第一个是1342.00到876.00(-34.72%),第二个是从1900到1234(-35.05%)
因此,该组中最大的谷值百分比下降幅度为-35.05%。我需要一个可以提供此值的SQL Server查询。如果可能的话,宁愿不必使用临时表。有什么想法吗?
答案 0 :(得分:2)
我不知道任何SQL Server 2012功能都会比这更简洁或有效地获得此值:
;WITH x AS
(
SELECT [drop] = ((s.balance-e.balance)*100.0/s.balance)
FROM dbo.transactions AS s
INNER JOIN dbo.transactions AS e
ON s.transactionId < e.transactionId
AND s.balance > e.balance
)
SELECT [Largest Drawdown] = -MAX([drop]) FROM x;
结果:
Largest Drawdown
----------------
-35.05263157894
我承认,这只适用于您的样本数据,因为您的山谷很方便您想要解决的问题。如果将第4行更改为875,则此查询将认为该集合的一部分。
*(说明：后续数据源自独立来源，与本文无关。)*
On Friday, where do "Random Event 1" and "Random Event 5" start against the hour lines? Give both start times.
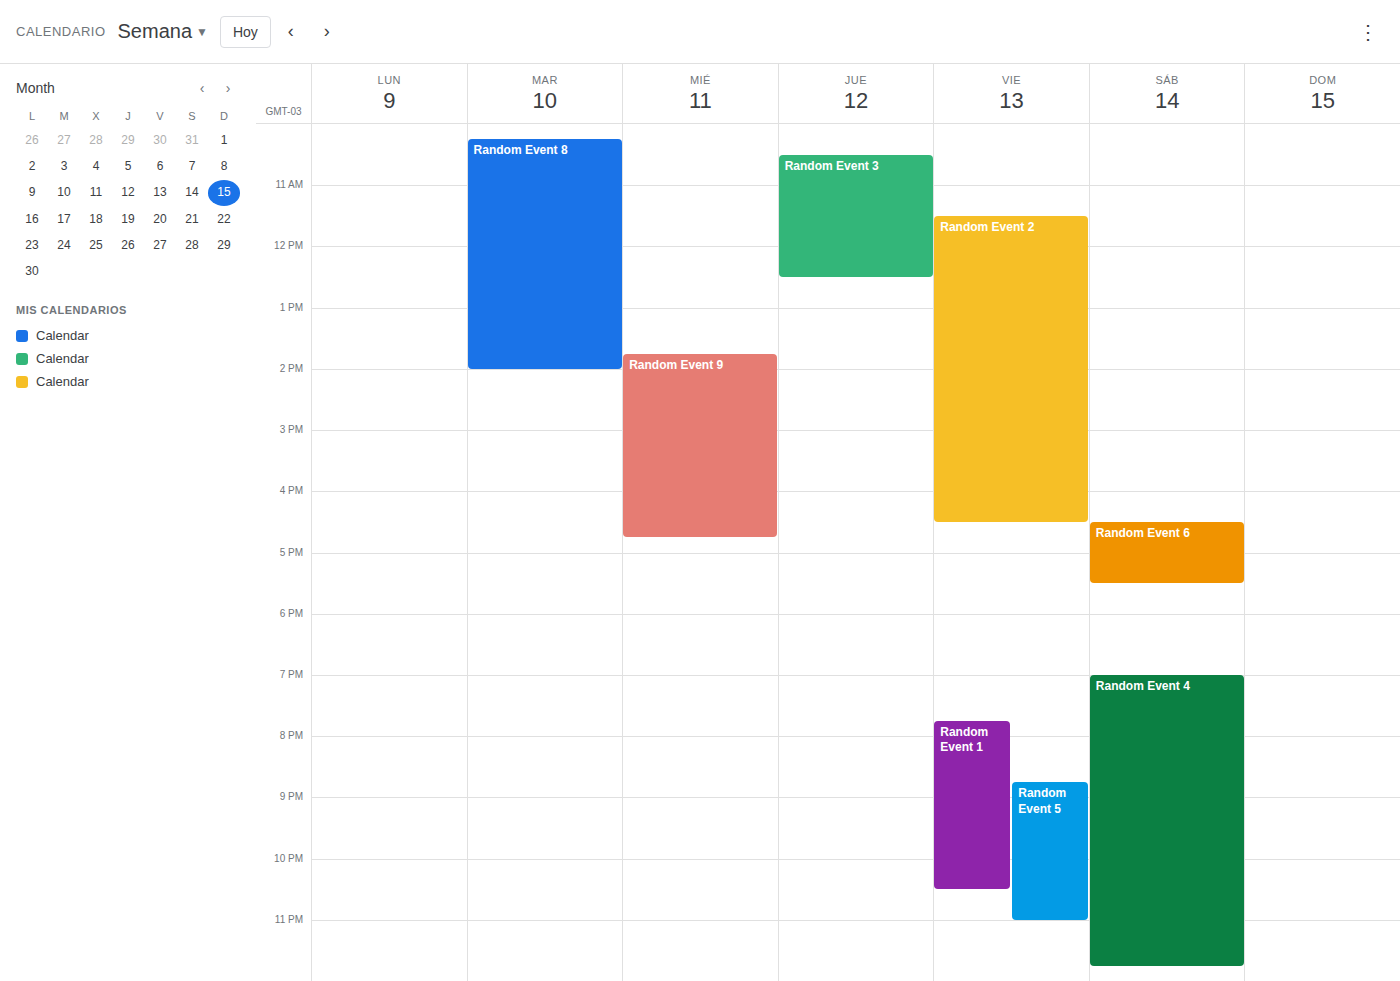
"Random Event 1": 19:45, neither: three quarters of the way from the 19:00 line to the 20:00 line. "Random Event 5": 20:45, neither: three quarters of the way from the 20:00 line to the 21:00 line.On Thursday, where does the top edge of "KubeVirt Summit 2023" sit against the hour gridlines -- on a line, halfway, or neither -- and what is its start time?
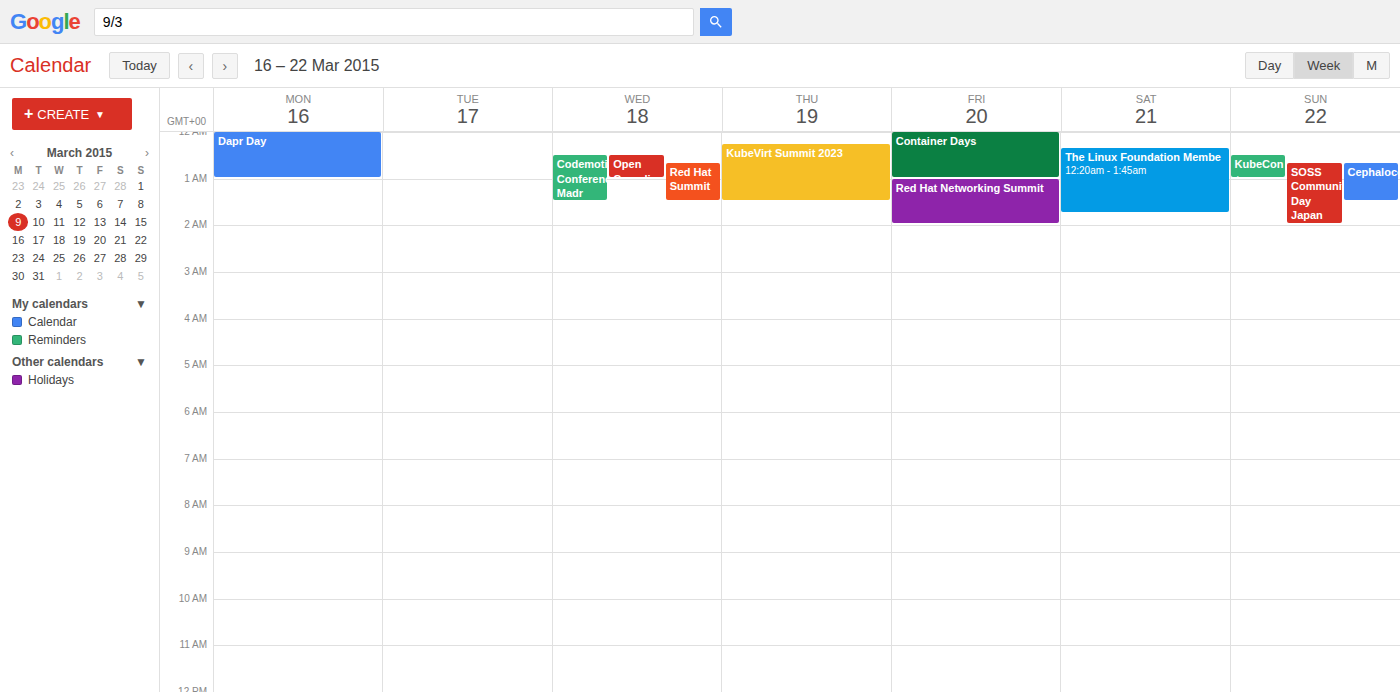
12:15 AM -- neither: a quarter of the way from the 12 AM line to the 1 AM line.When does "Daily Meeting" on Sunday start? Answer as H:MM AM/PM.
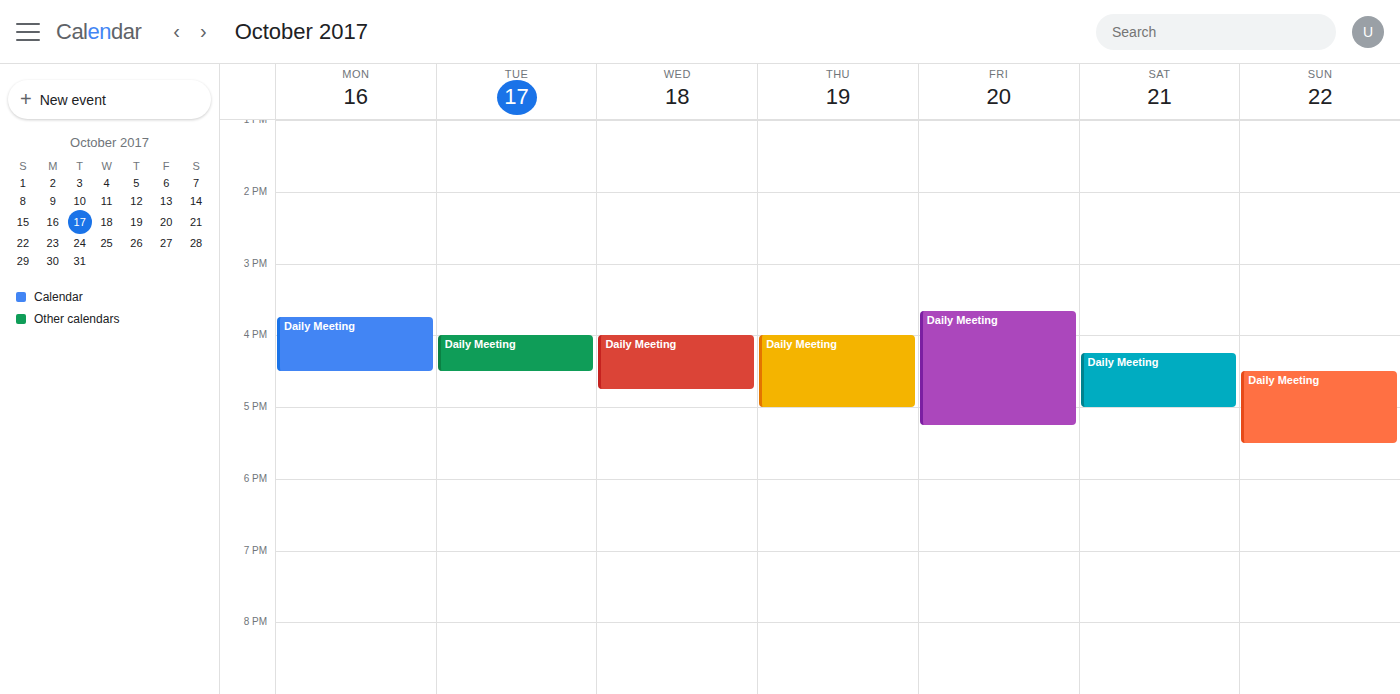
4:30 PM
换句话说,我在这里计算了整个范围的下降,而不是直到再次超过高点的范围。
我怀疑有一种更好的方法可以使用gap / island技术来解决这个问题,当我可以充分专注于它时,我会尝试回到它。
答案 1 :(得分:1)
如果第一个条目是峰值
,则会错过 ;with trnsCTE (ID,bal) AS
( -- get seqential ID
SELECT ROW_NUMBER() OVER (ORDER BY DT) as ID, [balance]
from [transactions]
),
trnsCTE2 (ID,bal) AS
( -- any peaks
select t2.ID, t2.bal
from trnsCTE as T1
join trnsCTE as T2
on ( t2.ID = t1.ID+1
and t2.bal > t1.bal )
join trnsCTE as T3
on t3.ID = t2.ID+1
and t3.bal < t1.bal
)
,
trnsCTE3 (ID,bal) AS
( -- get first peak and then bigger peaks only
SELECT distinct T1.ID, T1.BAL
from trnsCTE2 as T1
where T1.ID = (select min(ID) from trnsCTE2)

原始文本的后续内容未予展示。